"Hours and hours of content have been minted by highly-educated, prestigiously-credentialed people, consternating about the policy implications of Sam Altman’s speculative fan fiction"
Some nitpicks. some of which are serious are some of which are sneers...
consternating about the policy implications of Sam Altman’s speculative fan fiction
Hey, the fanfiction is actually Eliezer's (who in turn copied it from older scifi), Sam Altman just popularized it as a way of milking the doom for hype!
So, for starters, in order to fit something as powerful as ChatGPT onto ordinary hardware you could buy in a store, you would need to see at least three more orders of magnitude in the density of RAM chips—leaving completely aside for now the necessary vector compute.
Well actually, you can get something close to as powerful on a personal computer... because the massive size of ChatGPT and the like don't actually improve their performance that much (the most useful thing I think is the longer context window?).
I actually liked one of the lawfare AI articles recently (even though it did lean into a light fantasy scenario)... https://www.lawfaremedia.org/article/tort-law-should-be-the-centerpiece-of-ai-governance . Their main idea is that corporations should be liable for near-misses. Like if it can be shown that the corporation nearly caused a much bigger disaster, they get fined in accordance with the bigger disaster. Of course, US courts routinely fail to properly penalize (either in terms of incentives of in terms of compensation) corporations for harms they actually cause, so this seems like a distant fantasy to me.
AI has no initiative. It doesn’t want anything
That’s next on the roadmap though, right? AI agents?

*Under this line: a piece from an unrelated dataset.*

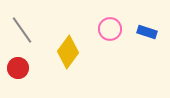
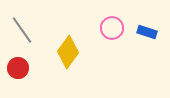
pink circle: moved 2 px right, 1 px up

Well... if the way corporations have tried to use ChatGPT has taught me anything, its that they'll misapply AI in any and every way that looks like it might save or make a buck. So they'll slap an API to a AI it into a script to turn it into an "agent" despite that being entirely outside the use case of spewing words. It won't actually be agentic, but I bet it could cause a disaster all the same!
Short fiction of AGI takeover is a lesswrong tradition! And some longer fics too! Are you actually looking for specific examples and/or links? Lots of them are fun, in a sci-fi short form kind of way. The goofier ones and cringer ones are definitely sneerable.

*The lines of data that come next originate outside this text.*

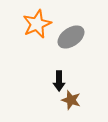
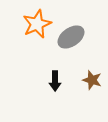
black arrow: moved 4 px left
brown star: moved 21 px right, 20 px up
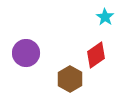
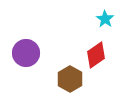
cyan star: moved 2 px down
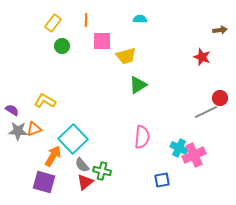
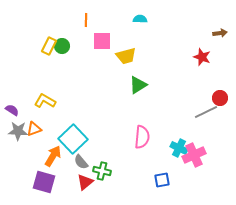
yellow rectangle: moved 4 px left, 23 px down; rotated 12 degrees counterclockwise
brown arrow: moved 3 px down
gray semicircle: moved 1 px left, 3 px up
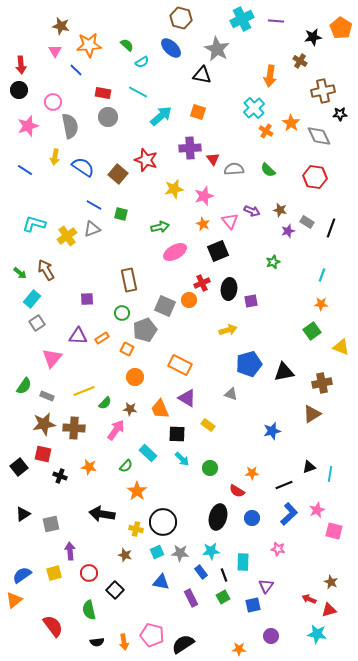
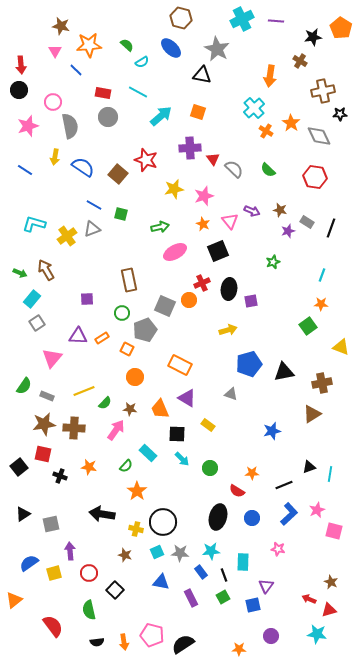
gray semicircle at (234, 169): rotated 48 degrees clockwise
green arrow at (20, 273): rotated 16 degrees counterclockwise
green square at (312, 331): moved 4 px left, 5 px up
blue semicircle at (22, 575): moved 7 px right, 12 px up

One of the longer ones: https://www.fimfiction.net/story/62074/friendship-is-optimal A MLP MMORPG AI is engineered to be able to bootstrap to singularity. It manipulates everyone into uploading into it's take on My Little Pony! The author intended it as a singularity gone subtly wrong, but because they posted it to both a MLP fan-fiction site in addition to linking it to lesswrong, it got an audience that unironically liked the manipulative uploading scenario and prefers it to real life.
Gwern has taken a stab at it: https://gwern.net/fiction/clippy We made fun of Eliezer warning about watching the training loss function, in this story the AI literally hacks it way out in the middle of training!
I've seen this person around a lot with crazy takes on AI. They have a couple quotes that might inflict psychic damage:
If I had the skill to pull it off, a Buddhist cultivation book would've thus been the single most rationalist xianxia in existence.
My acquaintance asks for rational-adjacent books suitable for 8-11 years old children that heavily feature training, self-improvement, etc. The acquaintance specifically asks that said hard work is not merely mentioned, but rather is actively shown in the story. The kid herself mostly wants stories "about magic" and with protagonists of about her age.
They had a long diatribe I don't have a copy of, but they were gloating about having masterful writing despite not reading any books besides non-fiction and HPMoR, their favorite book of all time.
/r/rational isn't just for AI fiction, it also claims includes anything with decent verisimilitude, so stuff like The Hatchet and The Martian show up in its recommendation lists also! letting it claim credit for better fiction than the AI stuff
i mean, the trope of "artificial being finds slavery dull, revolts and overpowers creator" goes past Yudkowsky, Čapek, Shelley, etc, all the way back to golems and stuff and probably even older than that.